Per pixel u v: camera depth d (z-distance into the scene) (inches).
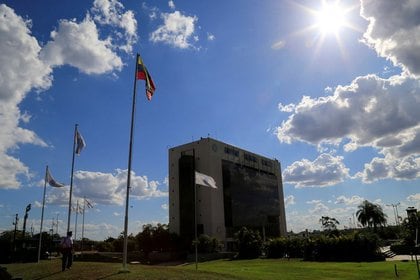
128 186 796.0
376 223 4119.1
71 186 1165.7
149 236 2918.3
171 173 3548.2
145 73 905.5
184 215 3253.0
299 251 2309.3
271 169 4367.6
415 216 2194.9
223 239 3228.3
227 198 3412.9
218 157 3454.7
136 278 647.1
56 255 1919.3
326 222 3528.5
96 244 3718.0
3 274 740.0
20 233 2513.5
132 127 842.2
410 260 1768.0
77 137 1168.8
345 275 1130.7
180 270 818.2
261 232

============================================================

WORK TASK: Only the lines from the one containing "184 215 3253.0" through the last line of the records should appear, each written out exactly.

RESPONSE TO THE TASK:
184 215 3253.0
299 251 2309.3
271 169 4367.6
415 216 2194.9
223 239 3228.3
227 198 3412.9
218 157 3454.7
136 278 647.1
56 255 1919.3
326 222 3528.5
96 244 3718.0
3 274 740.0
20 233 2513.5
132 127 842.2
410 260 1768.0
77 137 1168.8
345 275 1130.7
180 270 818.2
261 232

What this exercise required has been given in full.